Art house distributor Sponge House sees lower-budget alternative cinema as a potential solution to the current malaise. "We're trying to make a new style of Korean films," says Eugene Song, international business manager at Sponge. "We're trying to find good theater locations that will show our movies and expand the market."

Korean filmmakers' characteristically poor relationship with exhibitors isn't making things any easier. Foreign films typically split revenue with movie theaters 60/40, while most Korean productions divide revenue 50/50 -- a holdover of a business tradition from back when homegrown films performed miserably at the boxoffice and producers needed every advantage they could find to get theaters to screen their films.

For years now, Korean films have outperformed Hollywood product, turning the unequal boxoffice split into an anachronism. But movie theater owners (and their powerful corporate parents) are opposed to changing the current system if it means less money in their pockets.

South Korea's major multiplex chains all belong to large entertainment conglomerates -- CJ CGV is part of CJ Entertainment, Megabox is part of Mediaplex, and Lotte Cinema (and Lotte Entertainment) are part of Lotte Group.

It's the ancillary markets, however, that are suffering the most. Whereas home video sales can amount to 250% of revenue in the U.S. or even 300% in Japan, Korean films typically pull in just a few hundred thousand dollars.

Even "The Host" -- the most successful Korean movie of all time, with more than 13 million admissions -- is expected by its producers to sell about 30,000 DVDs. That works out to about $700,000 from home entertainment on a film that made about $90 million at the boxoffice.

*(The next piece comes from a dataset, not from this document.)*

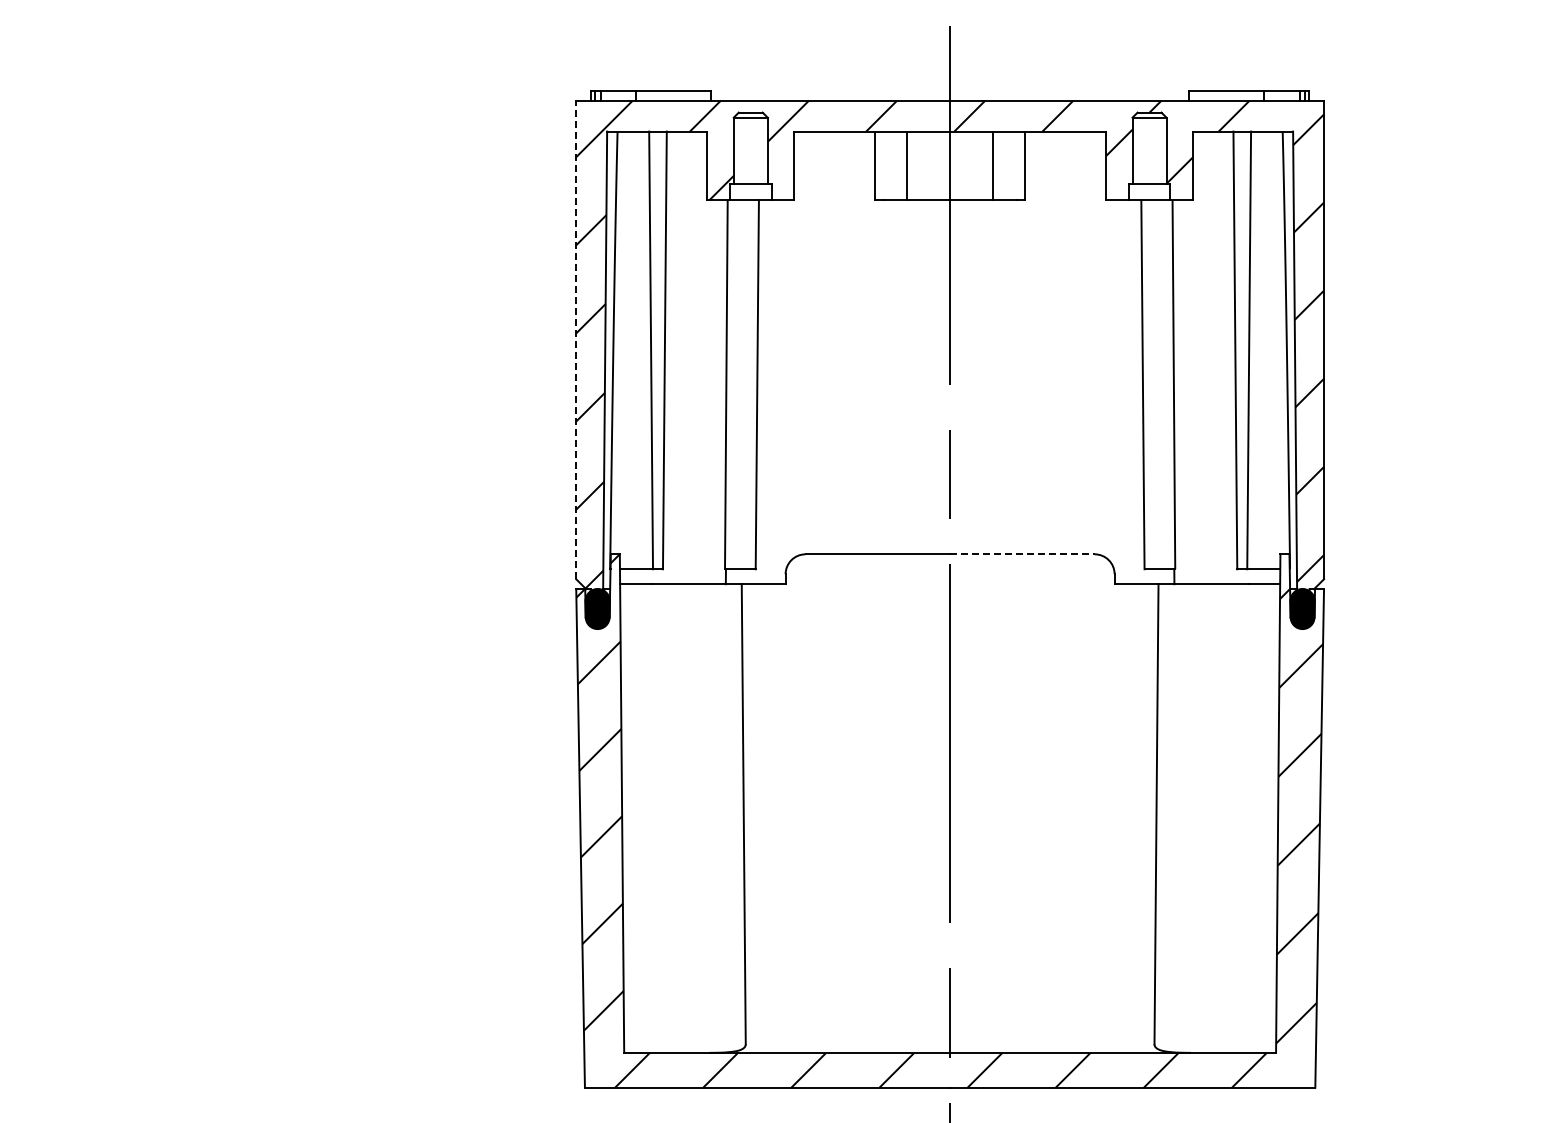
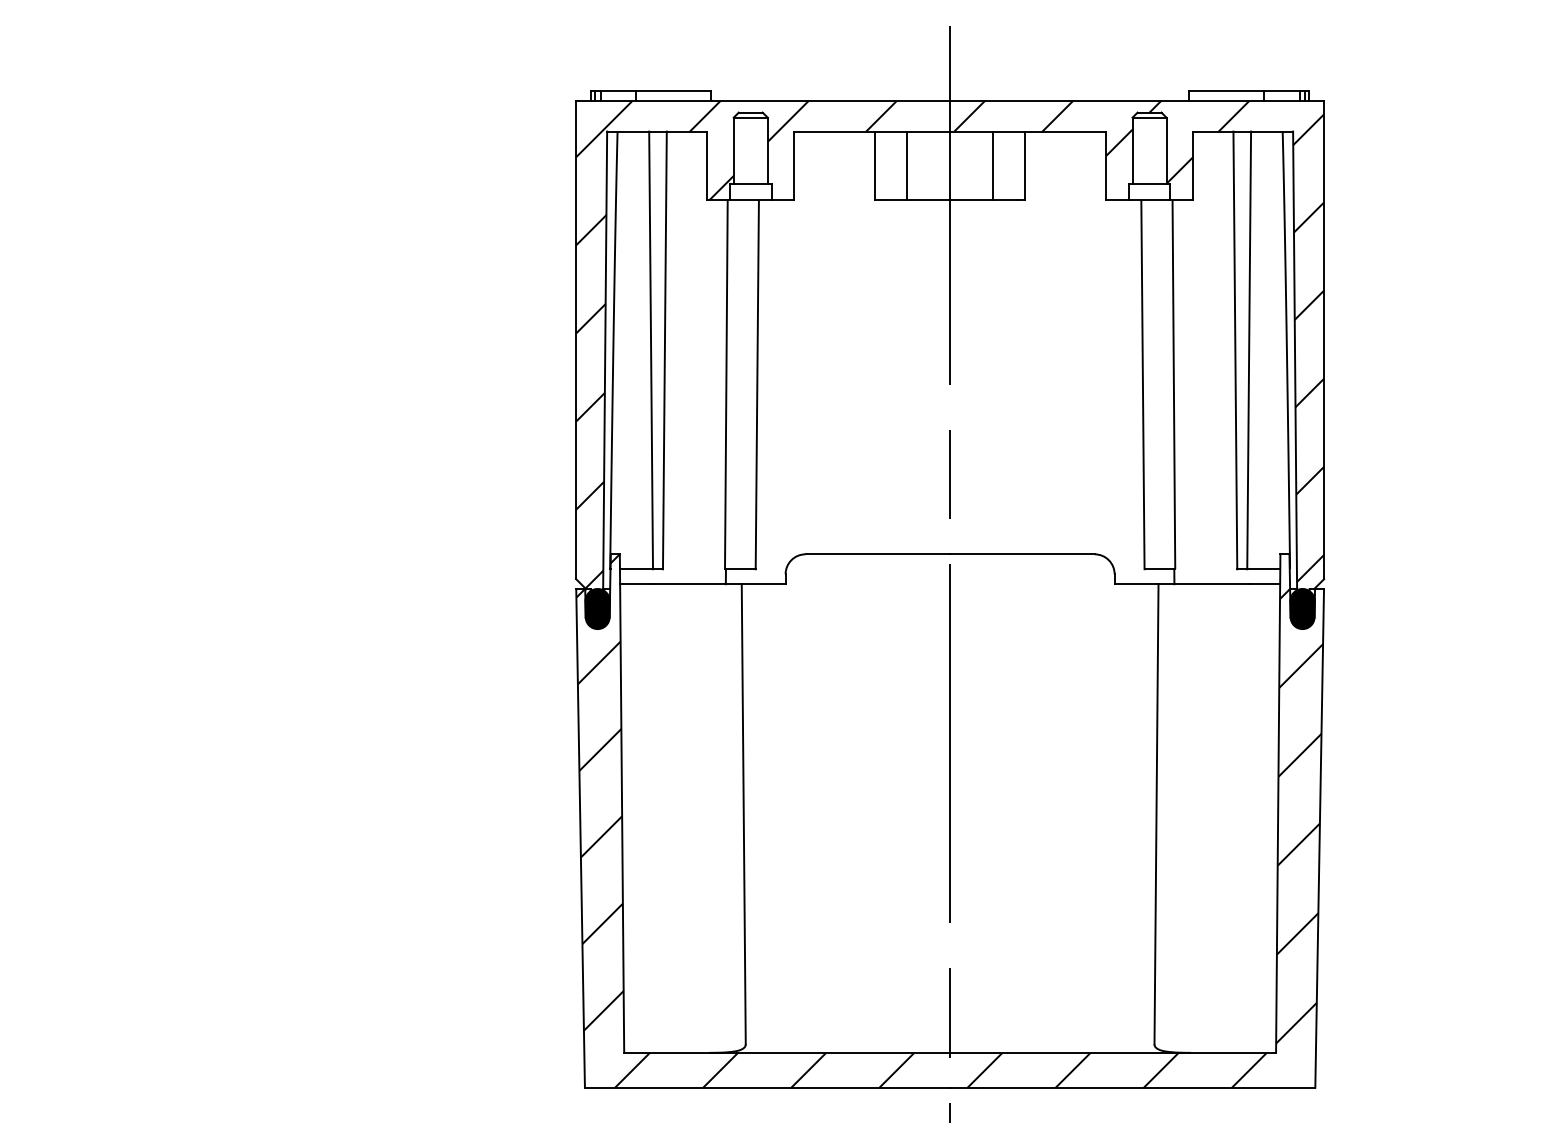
line at (576, 339): dashed -> solid
line at (1022, 554): dashed -> solid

"That's the difficult question (facing) the film industry," says Jeong Tae-sung, COO of Showbox Inc., one of South Korea's largest distributors and the same company that released "Host." "The ancillary revenue problem has been growing, but until now the difference was made up by foreign sales and general market growth. It is time to do something about it now."

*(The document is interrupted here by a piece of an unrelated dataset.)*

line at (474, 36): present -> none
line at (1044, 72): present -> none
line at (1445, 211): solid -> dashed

Most insiders agree that doing something won't be easy when Korea's online and physical piracy continues largely unchecked. Pirated DVDs fill Seoul's subway stations, and dozens of Internet sites offer high-quality downloads and streams for mere pennies. Prosecuting violators is a difficult, time-consuming business.

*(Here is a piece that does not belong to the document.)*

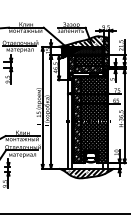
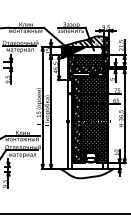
hatch at (86, 50): present -> none
hatch at (85, 173): present -> none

"The (South) Korean government sacrificed content owners for the (Internet technology) business," Dyne's Kim says. "They were so concerned with developing technology, but they were not so concerned with protecting the content for that technology."

Despite the movie industry's complaints, the government has done little to correct the problem. The fact remains that if the Korean home video market were even a little stronger, many more films would be profitable.

A few in the industry are finding a way to remain positive in the face of such overwhelming challenges, saying that the film business is cyclical and that for every downturn, there's a spike in profits down the line.

They also point to an increase in the overall number of films released in South Korea as a positive change. Between 2000 and 2004, an average of just 67 films were released each year. That number grew to 83 in 2005 and 108 in 2006.

"Because gross revenue for Korean films increased in 2006, I don't think it is really a crisis for the Korean movie industry," observes Ko Jeong-min, a senior researcher at the Samsung Economic Research Institute. "There were too many movies made, though, decreasing their average revenue."

"I think it is time to take a little break, to concentrate on sorting the system out," Showbox's Jeong adds. "The same number of films are breaking even as in years past, but the problem this year was too many productions."

The big question is how long the Korean film industry can hold out while making the large structural changes it needs in order to mature. "Imports might affect the market a little, but Korean customers are used to Korean movies," Ko says. "They'll continue to prefer Korean movies to Hollywood."

Others, like Kim, are not so sure: "Once we lose our grip, I just don't know."